TASK INPUTS below:
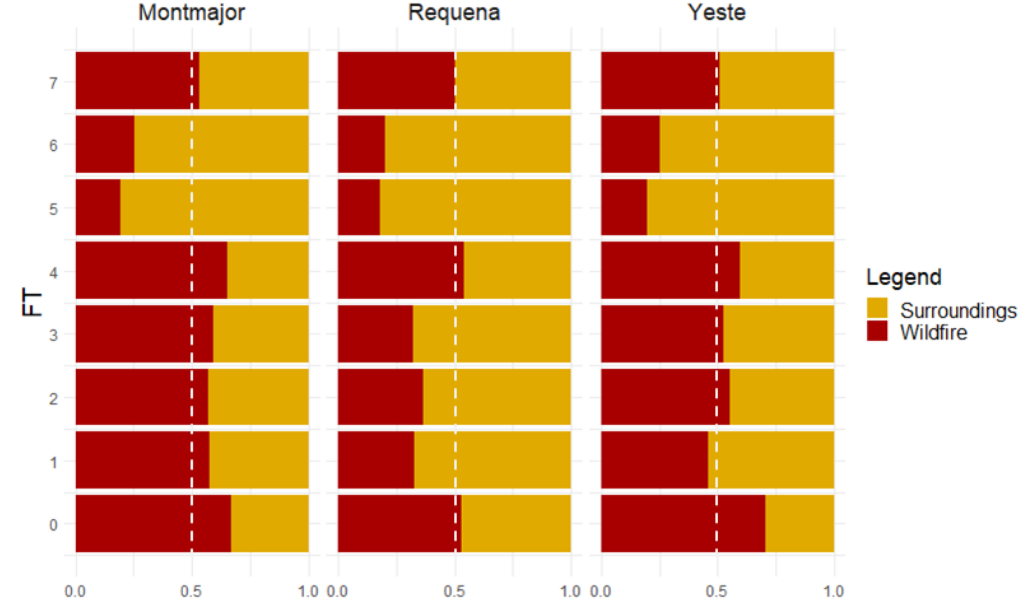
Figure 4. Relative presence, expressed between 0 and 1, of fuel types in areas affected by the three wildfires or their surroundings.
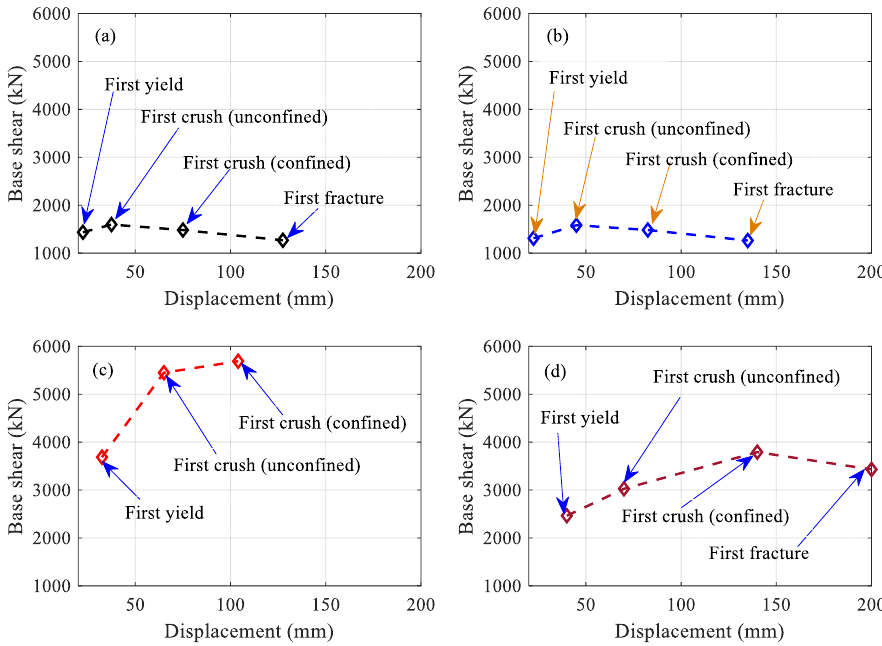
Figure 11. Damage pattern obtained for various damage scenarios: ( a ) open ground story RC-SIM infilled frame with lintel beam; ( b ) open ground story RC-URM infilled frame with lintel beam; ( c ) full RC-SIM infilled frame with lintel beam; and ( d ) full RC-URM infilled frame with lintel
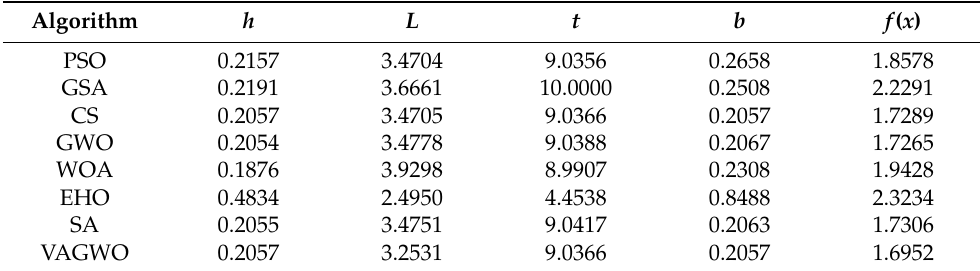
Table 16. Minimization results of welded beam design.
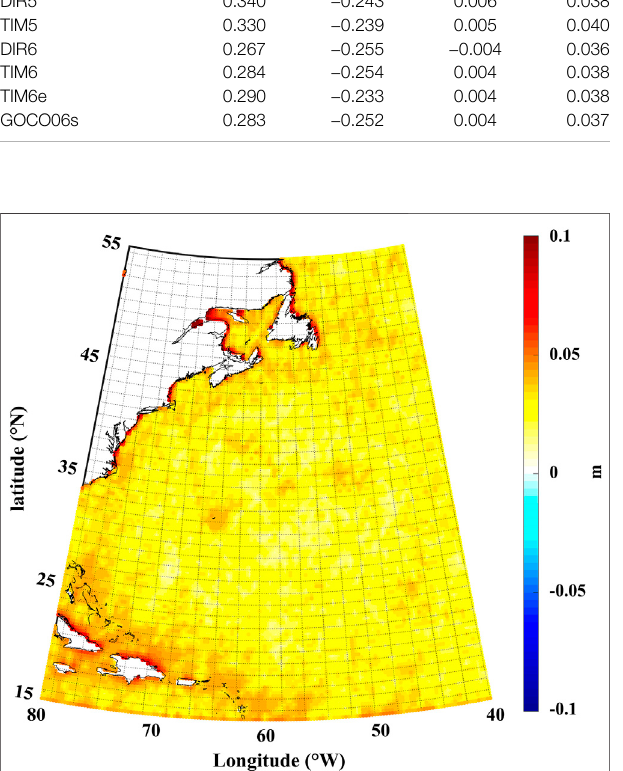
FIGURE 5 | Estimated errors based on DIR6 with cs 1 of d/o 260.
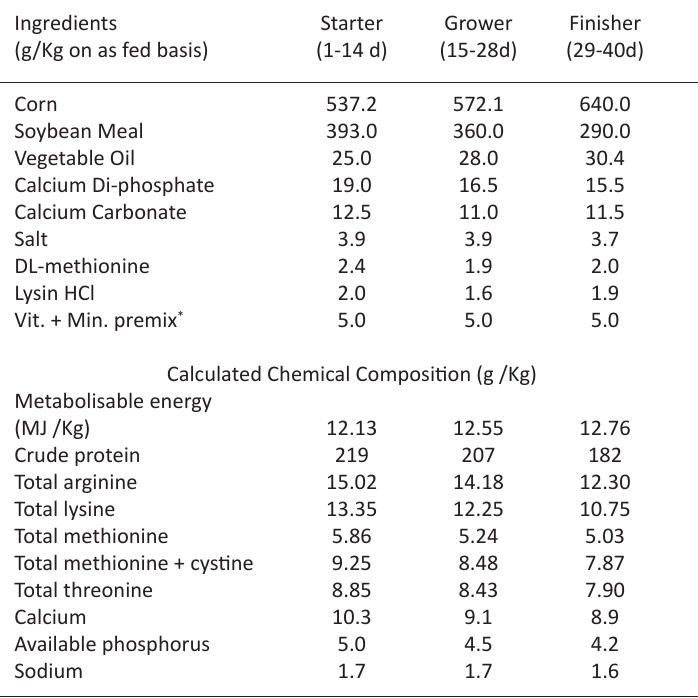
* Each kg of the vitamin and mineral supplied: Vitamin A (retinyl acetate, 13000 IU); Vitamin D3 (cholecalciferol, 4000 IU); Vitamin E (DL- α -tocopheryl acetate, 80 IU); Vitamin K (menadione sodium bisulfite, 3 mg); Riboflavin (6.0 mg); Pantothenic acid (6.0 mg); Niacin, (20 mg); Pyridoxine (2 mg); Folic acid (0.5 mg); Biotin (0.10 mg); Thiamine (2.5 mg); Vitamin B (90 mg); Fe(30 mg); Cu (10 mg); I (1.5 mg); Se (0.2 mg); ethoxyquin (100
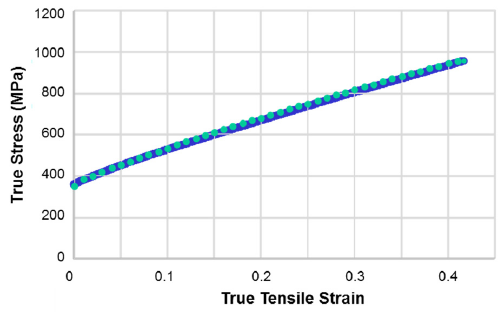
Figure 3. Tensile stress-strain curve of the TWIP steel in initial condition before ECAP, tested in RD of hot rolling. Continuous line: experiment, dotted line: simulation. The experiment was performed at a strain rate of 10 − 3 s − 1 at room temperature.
End of TASK INPUTS.
TASK INPUTS below:
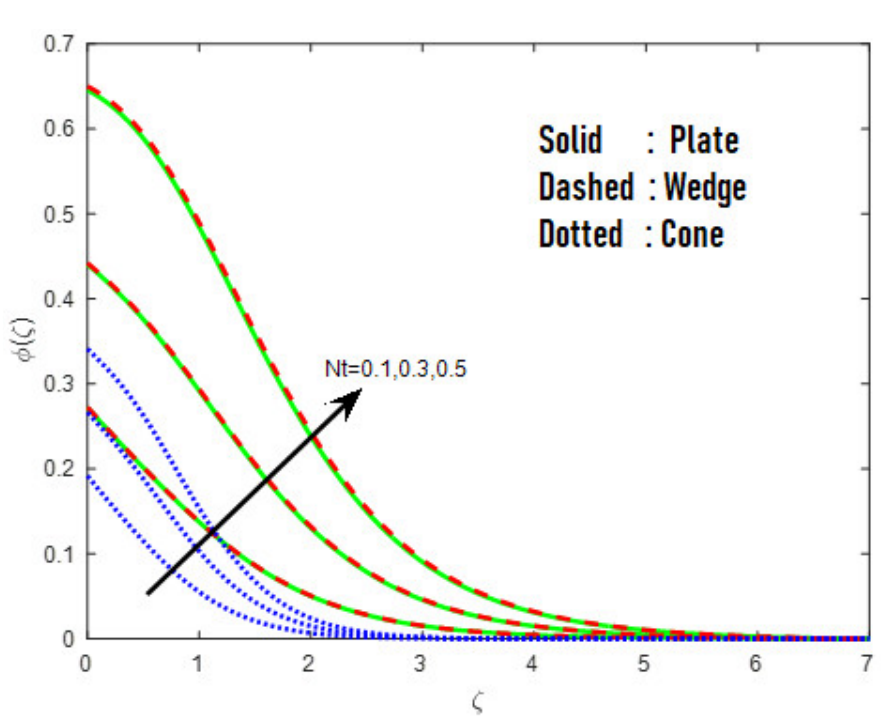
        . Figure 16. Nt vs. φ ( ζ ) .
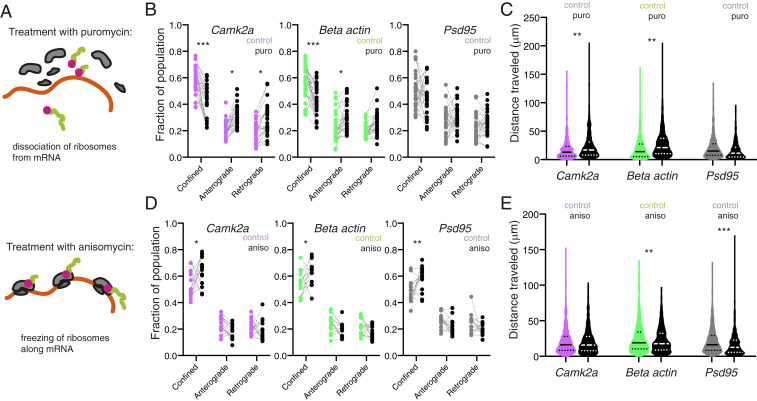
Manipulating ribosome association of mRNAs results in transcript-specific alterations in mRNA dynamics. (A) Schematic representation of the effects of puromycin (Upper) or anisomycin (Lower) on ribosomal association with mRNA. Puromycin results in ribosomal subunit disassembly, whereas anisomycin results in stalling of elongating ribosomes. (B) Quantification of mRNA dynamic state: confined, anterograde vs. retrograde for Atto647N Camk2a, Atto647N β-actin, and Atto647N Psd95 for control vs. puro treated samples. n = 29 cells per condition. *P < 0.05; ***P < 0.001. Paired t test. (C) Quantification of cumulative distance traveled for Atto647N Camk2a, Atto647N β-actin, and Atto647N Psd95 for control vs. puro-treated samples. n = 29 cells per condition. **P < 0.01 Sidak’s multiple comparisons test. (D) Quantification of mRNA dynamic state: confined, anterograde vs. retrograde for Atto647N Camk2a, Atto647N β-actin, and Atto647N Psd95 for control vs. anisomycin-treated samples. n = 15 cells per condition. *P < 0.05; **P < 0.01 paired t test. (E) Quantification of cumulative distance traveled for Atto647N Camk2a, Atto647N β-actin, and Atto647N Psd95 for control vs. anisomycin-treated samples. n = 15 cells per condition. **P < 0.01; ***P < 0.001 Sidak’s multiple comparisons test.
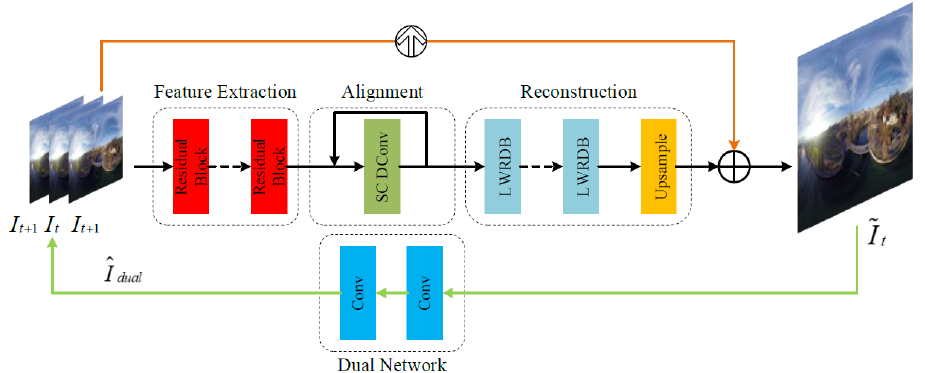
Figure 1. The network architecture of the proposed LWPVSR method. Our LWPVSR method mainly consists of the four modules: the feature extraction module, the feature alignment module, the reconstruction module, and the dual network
End of TASK INPUTS.
ACTIVITY
From the records above, write out exactly the lines that begin at the line with "Figure 4. Relative" and end at the line with "Figure 11. Damage". Pictures must not appear in the output.

RESPONSE TO THIS EXERCISE
Figure 4. Relative presence, expressed between 0 and 1, of fuel types in areas affected by the three wildfires or their surroundings.
Figure 11. Damage pattern obtained for various damage scenarios: ( a ) open ground story RC-SIM infilled frame with lintel beam; ( b ) open ground story RC-URM infilled frame with lintel beam; ( c ) full RC-SIM infilled frame with lintel beam; and ( d ) full RC-URM infilled frame with lintel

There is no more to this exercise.